** TEXTE DE RÉFÉRENCE **
▬▬▬

Malek Ellouze, vice-président de la Fondation BIAT, est réfléchi, passionné, humble et totalement engagé dans le développement de cet organisme caritatif qu’il considère comme une modeste participation de la Banque internationale arabe de Tunisie (BIAT) qui aspire à forger le futur d’une partie de la jeunesse tunisienne. Une jeunesse que l’on veut brillante, positive, ambitieuse et optimiste.

Il considère que la Fondation qu’il gère se doit d’œuvrer à créer les élites de demain, semer les graines de la réussite et les arroser du savoir-faire et de l’expertise. Elle dote le leadership de demain de tous les moyens pour conduire le changement et construire l’avenir.

«Si vous voulez réussir, il faut ouvrir de nouvelles voies et éviter les chemins empruntés par les promesses de réussite», disait Rockefeller.

La Fondation BIAT est depuis sa création dans l’action et non dans les promesses. Et ça marche.

Entretien

WMC : Cela fait un peu plus de 3 ans que vous existez. Un premier bilan ?

Malek Ellouze : Lorsque nous avons décidé la création de la Fondation BIAT en 2014, nous avons tout de suite adopté l’idée d’en faire une Start-up sociale. En 2014, c’était tout juste une idée et un projet porté par deux personnes. Nous avons ensuite identifié les champs d’action dans lesquels nous pouvons être les plus efficients et servir au mieux la cause des jeunes. C’est ainsi que nous avons décidé qu’il fallait investir dans l’éducation.

Entre-temps, de 2 personnes notre équipe a quadruplé. Elle compte aujourd’hui de hautes compétences triées sur le volet venant de la banque et d’ailleurs. Elle est formée de femmes qui s’investissent corps et âme dans leurs différentes missions. Elles travaillent en étroite synergie et ont gagné l’adhésion de près 300 personnes du personnel BIAT qui s’est engagé lui aussi dans le bénévolat.

Nos agents participent à des opérations ponctuelles telles la rentrée scolaire ou à de grands projets ou événements. Ils aident la Fondation par leurs idées et par leur présence à des fins utiles.

Partout dans le monde, les personnels des grandes firmes peuvent consacrer une journée par semaine ou tous les 15 jours au volontariat sans que cela ne soit considéré comme une absence de la part des décideurs. En est-il ainsi chez vous ?

C’est pareil. Les journées de bénévolat sont considérées comme des journées de travail. Mais généralement les volontaires viennent quand ils sont libres. Ceci dit, le volontariat ne doit pas entraver la bonne marche du travail au sein de la banque.

Vous avez fait du chemin depuis votre lancement. De soutiens aux institutions scolaires à l’intérieur du pays, vous en êtes aujourd’hui à l’accompagnement des entrepreneurs, aux compétitions entre porteurs de projets en passant par le développement de la libre initiative et l’esprit entrepreneurial au sein des établissements scolaires ?

▬▬▬

** DONNÉES FOURNIES **
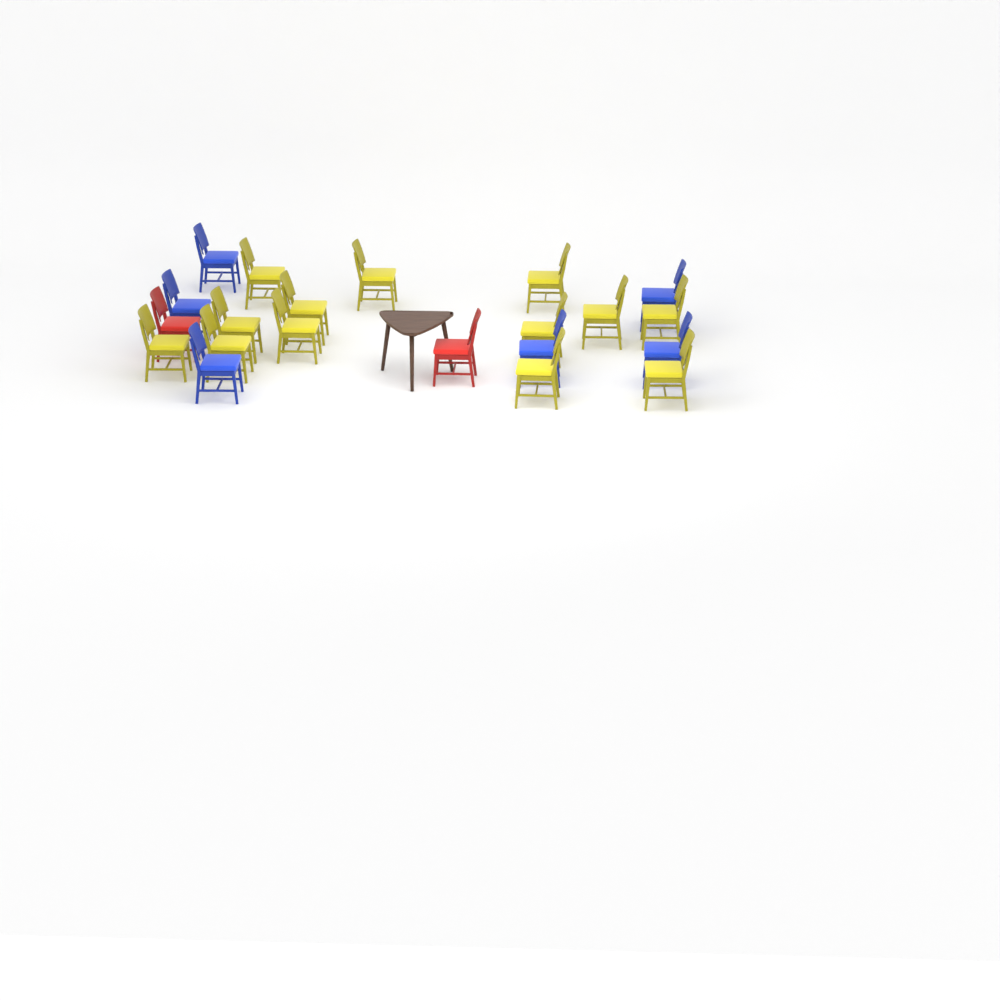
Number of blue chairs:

▬▬▬

** TRAVAIL À FAIRE **
1. Les affirmations suivantes concordent-elles avec le texte sur la Fondation BIAT ? Pour chacune, répondez par oui ou non et citez les mots du texte qui tranchent.
(a) La création de la Fondation BIAT a été décidée en 2014.
(b) L'équipe de la Fondation compte aujourd'hui quatre personnes.
(c) Les journées de bénévolat sont comptées comme des absences.
2. Reprenez le texte sur la Fondation BIAT à partir de sa dernière phrase et poursuivez-le.

** RÉPONSES ATTENDUES **
1.
(a) Oui : « Lorsque nous avons décidé la création de la Fondation BIAT en 2014 ».
(b) Non : « de 2 personnes notre équipe a quadruplé ».
(c) Non : « Les journées de bénévolat sont considérées comme des journées de travail. »

2.
Nous investissons dans l’avenir de la Tunisie qui est entre les mains des jeunes. Notre but et ambition est de promouvoir les activités dans l’éducation et la formation humaine, culturelle et économique de nos jeunes depuis les écoles primaires jusqu’aux diplômes universitaires. Nous soutenons et promouvons les initiatives sociales, culturelles et sportives.

Partant d’un seul projet à notre démarrage, nous gérons aujourd’hui 3 projets dans les domaines de l’éducation, la culture et l’entreprenariat. Notre équipe est soudée et engagée.

Le concours Bloom Master pour l’entreprenariat est notre projet phare, et nous voulons qu’il devienne le premier dans notre pays. Nous en sommes cette année à sa deuxième édition. Les candidats postulent jusqu’au mois de mars, la clôture est au mois de mai.

Cette année, trois femmes ont sillonné tout le pays pour dénicher des projets porteurs et originaux. J’en suis très fier et j’applaudis le courage, l’engagement et la persévérance que vouent les femmes tunisiennes à la patrie ainsi que leur endurance. Les femmes de la Fondation qui sont toutes de hauts cadres ont passé un temps fou loin de leurs familles pour accomplir cette mission en vadrouillant de Gabès à Médenine en passant par Gafsa, Sousse, Djerba et Kasserine, etc. Elles ont été époustouflées par l’enthousiasme des jeunes qui sont loin de l’image que l’on donne d’eux dans les médias ou par certains orateurs: «Nos jeunes sont curieux, ouverts et prêts à toutes les propositions, tous les programmes et toutes les suggestions qui leur permettront de se frayer un chemin pour un avenir prometteur».

Vous pensez que sacrer les porteurs de projets par un prix aussi important que celui de la Bloom Master pourrait développer l’esprit entrepreneurial chez les jeunes ?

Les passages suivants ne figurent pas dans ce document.